Meta Pixel Privacy Lawsuit: Targeting Meta
Plaintiffs claim that the hospital systems were sending protected health information to Facebook through the Pixel tool without patient consent, which protected health information was then unlawfully used to create and serve individual plaintiffs with personalized ads. On August 15, 2023, U.S. District Judge William Orrick III issued an order denying Meta’s motion to dismiss the lawsuit, allowing the lawsuit to proceed for Meta’s alleged violations of (among other things) federal and state wiretap laws and the California Invasion of Privacy Act (CIPA); and California state larceny law. In his order, Judge Orrick dismissed but permitted the Plaintiffs to amend their privacy allegations, by requiring that the Plaintiffs describe the types or categories of sensitive health information they provided through their devices to their healthcare providers.

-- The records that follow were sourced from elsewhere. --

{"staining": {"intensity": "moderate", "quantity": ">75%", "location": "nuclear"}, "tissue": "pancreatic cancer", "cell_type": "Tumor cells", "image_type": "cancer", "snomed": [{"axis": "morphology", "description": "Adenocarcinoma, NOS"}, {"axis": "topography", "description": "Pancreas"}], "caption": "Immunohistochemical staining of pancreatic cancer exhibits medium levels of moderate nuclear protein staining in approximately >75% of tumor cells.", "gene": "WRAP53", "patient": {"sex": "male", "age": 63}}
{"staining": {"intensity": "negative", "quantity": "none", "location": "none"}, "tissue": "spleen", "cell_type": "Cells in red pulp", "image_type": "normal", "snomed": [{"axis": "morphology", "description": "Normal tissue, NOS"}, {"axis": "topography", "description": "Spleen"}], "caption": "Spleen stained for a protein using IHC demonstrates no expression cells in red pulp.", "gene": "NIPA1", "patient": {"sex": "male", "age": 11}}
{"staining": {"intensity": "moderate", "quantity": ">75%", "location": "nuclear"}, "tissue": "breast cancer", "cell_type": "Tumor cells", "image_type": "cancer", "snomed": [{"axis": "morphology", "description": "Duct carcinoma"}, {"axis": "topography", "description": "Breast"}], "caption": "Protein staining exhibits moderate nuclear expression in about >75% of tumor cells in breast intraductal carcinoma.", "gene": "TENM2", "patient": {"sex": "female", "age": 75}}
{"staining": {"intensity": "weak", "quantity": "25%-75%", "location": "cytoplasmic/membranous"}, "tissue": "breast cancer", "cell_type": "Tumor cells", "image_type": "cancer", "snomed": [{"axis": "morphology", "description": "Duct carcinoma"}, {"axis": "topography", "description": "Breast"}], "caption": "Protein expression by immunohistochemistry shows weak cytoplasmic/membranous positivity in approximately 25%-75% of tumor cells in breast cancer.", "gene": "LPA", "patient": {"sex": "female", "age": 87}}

Meta Pixel Privacy Lawsuit: Re-Targeting Meta
On Monday, May 8, in a separate would-be class action, the same judge, Judge Orrick, allowed a lawsuit against the University of California San Francisco Medical Center (UCSF) to proceed. In this suit, a Meta Pixel privacy lawsuit similar to John Doe, plaintiffs allege violations of a variety of provisions in the California Invasion of Privacy Act (CIPA), which they claim were caused by the presence of the Pixel tracking tool in UCSF’s patient portal and websites.
Plaintiffs also allege that UCSF violated the California Confidential Medical Information Act, through the presence and operation of the Pixel tracking tool. The lead plaintiff has specifically alleged that Meta used information about heart issues and high blood pressure for – sound familiar? – advertising purposes. She concluded after noticing that a series of ads for high blood pressure medication started appearing on her Facebook page (perhaps Meta had thought, “What Facebook user wouldn’t want to receive such ads as they view their family and friends’ posts and pictures?”
Judge Orrick, in allowing the suit to proceed, emphasized that prior court cases have recognized a right to privacy even in the absence of specific laws giving that right: “Personal medical information is understood to be among the most sensitive information that could be collected about a person,” Orrick wrote.